Democratic Lt. Gov. Gavin Newsom is drafting a health care plan for California that he plans to unveil as a core component of his gubernatorial run, based in part on the universal health care program he signed into law when he was mayor of San Francisco.
Newsom, seen as a strong contender in the increasingly crowded field of candidates vying to succeed Gov. Jerry Brown in 2018, is staking out an ambitious plan to rein in rising health care costs, expand universal access to people across the state regardless of income or immigration status, and preserve coverage for the estimated 5 million Californians who risk losing their insurance under President Donald Trump’s changes.
“I think we can learn a lot for the state of California from what we did with Healthy San Francisco,” Newsom said in an interview. “We had the resourcefulness, the resources, and the boldness and audacity to try something new. It’s not necessarily something that can be adopted in all 58 counties, but it can be adopted …. where the majority of California’s population is.”
The idea would likely require substantial state and federal funding.
Newsom has enlisted health experts to begin working on a blueprint for a universal health care system for California that seeks to improve on the Affordable Care Act, as well as prevent millions from potentially losing health care access under the Republican proposal now under consideration.
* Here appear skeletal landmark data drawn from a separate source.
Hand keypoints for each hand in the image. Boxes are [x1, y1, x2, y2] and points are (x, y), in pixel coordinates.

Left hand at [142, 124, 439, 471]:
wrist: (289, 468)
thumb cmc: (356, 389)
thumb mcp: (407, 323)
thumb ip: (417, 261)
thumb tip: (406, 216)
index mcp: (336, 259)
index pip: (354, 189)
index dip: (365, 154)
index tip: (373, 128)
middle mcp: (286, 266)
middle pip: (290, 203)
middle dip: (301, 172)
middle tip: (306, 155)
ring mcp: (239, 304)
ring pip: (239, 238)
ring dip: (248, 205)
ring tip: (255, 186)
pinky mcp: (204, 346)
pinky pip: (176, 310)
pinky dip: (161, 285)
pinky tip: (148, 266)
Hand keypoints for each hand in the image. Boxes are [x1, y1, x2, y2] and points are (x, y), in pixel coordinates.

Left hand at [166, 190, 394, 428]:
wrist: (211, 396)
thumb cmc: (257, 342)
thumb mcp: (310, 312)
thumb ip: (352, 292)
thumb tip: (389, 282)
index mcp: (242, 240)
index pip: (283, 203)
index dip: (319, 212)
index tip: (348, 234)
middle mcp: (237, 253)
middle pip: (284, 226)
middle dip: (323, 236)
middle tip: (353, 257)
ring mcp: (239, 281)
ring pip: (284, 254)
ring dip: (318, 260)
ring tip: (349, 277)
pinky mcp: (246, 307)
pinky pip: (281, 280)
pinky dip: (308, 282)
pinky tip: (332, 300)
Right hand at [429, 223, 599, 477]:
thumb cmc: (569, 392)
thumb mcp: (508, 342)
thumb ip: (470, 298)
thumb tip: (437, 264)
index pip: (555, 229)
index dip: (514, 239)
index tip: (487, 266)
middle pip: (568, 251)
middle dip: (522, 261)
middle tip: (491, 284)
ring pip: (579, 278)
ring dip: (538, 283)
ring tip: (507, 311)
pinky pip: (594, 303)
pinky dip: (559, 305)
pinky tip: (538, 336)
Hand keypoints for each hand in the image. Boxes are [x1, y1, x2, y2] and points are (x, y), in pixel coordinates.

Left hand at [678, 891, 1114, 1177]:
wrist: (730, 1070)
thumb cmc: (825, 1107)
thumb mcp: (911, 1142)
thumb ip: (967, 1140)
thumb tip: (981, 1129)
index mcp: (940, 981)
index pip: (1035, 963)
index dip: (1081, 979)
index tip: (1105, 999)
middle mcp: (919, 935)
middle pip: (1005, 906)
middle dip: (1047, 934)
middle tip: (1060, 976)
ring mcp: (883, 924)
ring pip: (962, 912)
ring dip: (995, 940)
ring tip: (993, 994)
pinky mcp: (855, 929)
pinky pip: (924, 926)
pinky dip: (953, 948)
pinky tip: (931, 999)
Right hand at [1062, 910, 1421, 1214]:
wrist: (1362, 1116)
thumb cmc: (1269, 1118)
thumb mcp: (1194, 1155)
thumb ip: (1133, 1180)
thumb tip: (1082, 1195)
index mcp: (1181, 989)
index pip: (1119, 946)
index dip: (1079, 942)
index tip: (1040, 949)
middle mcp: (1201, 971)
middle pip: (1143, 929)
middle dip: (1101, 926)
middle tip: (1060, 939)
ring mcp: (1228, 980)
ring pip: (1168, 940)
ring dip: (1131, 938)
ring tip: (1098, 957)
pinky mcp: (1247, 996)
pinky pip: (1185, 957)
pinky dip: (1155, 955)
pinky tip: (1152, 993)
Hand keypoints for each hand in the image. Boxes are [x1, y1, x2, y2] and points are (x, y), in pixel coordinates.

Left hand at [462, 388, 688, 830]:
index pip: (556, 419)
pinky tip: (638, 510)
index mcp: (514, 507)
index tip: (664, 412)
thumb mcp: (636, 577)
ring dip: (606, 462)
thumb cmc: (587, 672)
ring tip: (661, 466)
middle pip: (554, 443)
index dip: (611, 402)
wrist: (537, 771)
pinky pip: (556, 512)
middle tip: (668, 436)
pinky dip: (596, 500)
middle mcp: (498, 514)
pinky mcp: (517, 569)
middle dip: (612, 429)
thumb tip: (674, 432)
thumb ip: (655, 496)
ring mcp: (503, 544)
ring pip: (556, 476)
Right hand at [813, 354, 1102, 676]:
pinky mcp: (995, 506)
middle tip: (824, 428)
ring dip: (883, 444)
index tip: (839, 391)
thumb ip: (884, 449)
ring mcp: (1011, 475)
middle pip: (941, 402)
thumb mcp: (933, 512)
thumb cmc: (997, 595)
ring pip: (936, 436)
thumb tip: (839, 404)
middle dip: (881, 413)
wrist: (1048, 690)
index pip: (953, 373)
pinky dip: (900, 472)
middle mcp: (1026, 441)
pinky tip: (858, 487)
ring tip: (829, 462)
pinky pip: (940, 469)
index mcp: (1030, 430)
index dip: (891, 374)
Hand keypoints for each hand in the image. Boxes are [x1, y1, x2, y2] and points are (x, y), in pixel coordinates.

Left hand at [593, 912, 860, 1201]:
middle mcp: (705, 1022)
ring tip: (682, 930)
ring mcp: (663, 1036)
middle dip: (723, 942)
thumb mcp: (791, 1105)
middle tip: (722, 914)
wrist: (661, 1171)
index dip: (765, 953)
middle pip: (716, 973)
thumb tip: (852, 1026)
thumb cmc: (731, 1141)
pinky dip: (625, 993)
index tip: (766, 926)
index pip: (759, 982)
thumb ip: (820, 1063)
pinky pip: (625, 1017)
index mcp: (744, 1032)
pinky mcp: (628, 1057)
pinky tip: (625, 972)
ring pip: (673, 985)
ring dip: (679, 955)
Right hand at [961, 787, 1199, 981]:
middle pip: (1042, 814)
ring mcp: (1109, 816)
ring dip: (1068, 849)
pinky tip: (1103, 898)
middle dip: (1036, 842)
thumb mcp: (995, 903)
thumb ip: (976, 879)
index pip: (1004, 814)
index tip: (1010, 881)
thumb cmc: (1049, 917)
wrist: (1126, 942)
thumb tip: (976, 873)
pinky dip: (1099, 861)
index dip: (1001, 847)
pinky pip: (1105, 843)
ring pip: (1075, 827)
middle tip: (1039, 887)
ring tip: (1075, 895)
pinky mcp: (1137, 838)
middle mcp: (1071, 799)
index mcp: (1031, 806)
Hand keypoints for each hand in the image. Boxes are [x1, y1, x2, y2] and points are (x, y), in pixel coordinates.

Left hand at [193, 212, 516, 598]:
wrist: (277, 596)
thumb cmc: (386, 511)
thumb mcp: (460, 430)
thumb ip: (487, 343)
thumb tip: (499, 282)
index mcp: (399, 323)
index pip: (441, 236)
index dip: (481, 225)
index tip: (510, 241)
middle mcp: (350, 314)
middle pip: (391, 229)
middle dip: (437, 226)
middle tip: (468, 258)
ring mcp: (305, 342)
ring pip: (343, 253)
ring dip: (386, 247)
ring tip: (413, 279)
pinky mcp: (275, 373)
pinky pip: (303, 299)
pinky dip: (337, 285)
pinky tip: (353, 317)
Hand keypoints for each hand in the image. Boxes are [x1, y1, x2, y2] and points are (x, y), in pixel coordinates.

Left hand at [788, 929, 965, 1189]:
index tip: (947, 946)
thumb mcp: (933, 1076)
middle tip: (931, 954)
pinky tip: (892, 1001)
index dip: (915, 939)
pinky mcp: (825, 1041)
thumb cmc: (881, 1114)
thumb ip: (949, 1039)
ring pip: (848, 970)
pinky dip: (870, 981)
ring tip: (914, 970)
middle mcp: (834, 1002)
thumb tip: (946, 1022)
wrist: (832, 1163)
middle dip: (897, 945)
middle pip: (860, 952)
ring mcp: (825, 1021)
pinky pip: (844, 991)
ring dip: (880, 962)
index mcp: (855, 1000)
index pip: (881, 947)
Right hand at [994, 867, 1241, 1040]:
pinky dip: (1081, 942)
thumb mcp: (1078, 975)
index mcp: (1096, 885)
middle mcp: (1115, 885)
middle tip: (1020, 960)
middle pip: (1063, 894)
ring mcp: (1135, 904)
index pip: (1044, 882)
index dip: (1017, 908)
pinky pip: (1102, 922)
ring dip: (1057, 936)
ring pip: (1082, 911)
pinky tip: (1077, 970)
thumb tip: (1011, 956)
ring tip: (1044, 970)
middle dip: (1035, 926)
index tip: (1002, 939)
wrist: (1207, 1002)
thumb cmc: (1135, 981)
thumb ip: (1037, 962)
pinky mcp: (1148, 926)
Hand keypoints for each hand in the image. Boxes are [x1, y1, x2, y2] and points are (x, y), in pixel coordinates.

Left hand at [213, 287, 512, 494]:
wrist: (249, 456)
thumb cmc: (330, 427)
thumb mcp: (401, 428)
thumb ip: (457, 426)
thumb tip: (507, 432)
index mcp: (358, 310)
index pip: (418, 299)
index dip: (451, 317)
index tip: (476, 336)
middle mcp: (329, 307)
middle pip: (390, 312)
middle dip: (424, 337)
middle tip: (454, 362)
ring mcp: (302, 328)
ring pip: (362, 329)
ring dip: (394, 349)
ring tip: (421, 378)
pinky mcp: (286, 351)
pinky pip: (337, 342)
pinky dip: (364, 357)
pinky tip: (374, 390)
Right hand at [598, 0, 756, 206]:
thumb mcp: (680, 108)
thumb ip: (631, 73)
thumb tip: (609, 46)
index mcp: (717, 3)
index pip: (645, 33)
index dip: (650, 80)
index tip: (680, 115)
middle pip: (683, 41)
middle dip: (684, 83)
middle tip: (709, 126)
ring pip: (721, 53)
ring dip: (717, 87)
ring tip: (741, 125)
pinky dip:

The Republican proposal, called the American Health Care Act and championed by House Speaker Paul Ryan, would remove the individual mandate requiring people to have insurance and replace it with financial incentives for people to retain continuous health insurance. It would also gradually eliminate funding for Medi-Cal, the state low-income health care program that covers about 14 million Californians, and provide tax incentives to people based on age rather than income level.
State Insurance Commissioner Dave Jones and health advocates warn that millions of people would lose health insurance and premiums would skyrocket under the plan. Newsom also characterized it as disastrous, but said regardless of Republican efforts to repeal and replace Obamacare, California should seek reforms that build on the federal law.
Healthy San Francisco, created in 2007 under a broader law known as the Health Care Security Ordinance, is a universal care system that finances health care for residents within the city’s borders. It centers on the importance of primary care and routine checkups to help control costs; mandates that employers contribute to their employees’ health care; includes a citywide public insurance option; and adopted a provision even before Obamacare that people with pre-existing conditions can’t be disqualified for coverage by insurance companies.
Patients can use their coverage at the city’s network of primary care clinics, as well as at public and private hospitals.
“It was a very big deal,” said Anthony Wright, executive director of Health Access California, an advocacy nonprofit. “At the time, there were only three places having this conversation – San Francisco, Hawaii and Massachusetts with Romneycare. What San Francisco did is provide an example for California of health care reform that offers public care and coverage alongside having individuals and employers buying into the system.”
Newsom said he is working with Mitch Katz, an architect of Healthy San Francisco who today heads Los Angeles County’s health care system, to develop a plan.
An effort in the California Legislature, meanwhile, proposes that the state adopt a single-payer model. State Sen. Ricardo Lara has authored a skeleton bill that states simply, “It is the intent of the Legislature to enact legislation that would establish a comprehensive universal single-payer health care coverage program and a health care cost control system for the benefit of all residents of the state.”
Lara suggested discussions about how California should proceed will likely extend beyond this year and into next, during the height of the 2018 governor’s race.
“We’re going to see how far we can get this year – we’ll see, given the uncertainty in Washington and Republicans’ continued efforts to dismantle the Affordable Care Act,” Lara said. “The timing couldn’t be more important to have this important discussion in California. We want to have an alternative ready, and be ready to respond to whatever happens with the federal government … and prevent Congress from ripping health care away from millions of people.”
Newsom said he supports a single-payer model, but he wants to go further.
“I believe what we did in San Francisco can and should be replicated far and wide,” Newsom said. “I’m enthusiastic about it. We were working on it before Trump, but now there’s an imperative.”
Newsom will likely gain political support for his cause from by the powerful California Nurses Association, which has sponsored the health care bill by Lara and Sen. Toni Atkins, D-San Diego. The nurses handed an unusually early endorsement to Newsom in the race to succeed Brown.
Past efforts to adopt a single-payer system in California, including a 2005 bill by former state Sen. Sheila Kuehl, have been unsuccessful. Sally Pipes, president and CEO of the conservative Pacific Research Institute, said a single-payer system in California would be “disastrous.”
“I think it’s a tremendous mistake,” said Pipes, also a Thomas W. Smith fellow in health care policy. “Californians would face an even greater tax burden … and when government controls the amount of money being spent on health care, the demand is even greater so you get longer waiting lists and rationed care.”
Newsom said not all of what San Francisco did can be replicated across the state – especially in more rural areas that lack the medical provider infrastructure, but the state can develop region-specific reforms to expand universal access.
“I think that it’s inevitable in this country that, after all the trials and errors, we find ourselves face-to-face with a Medicare-for-all conversation,” Newsom said. “That’s what we are pursuing.”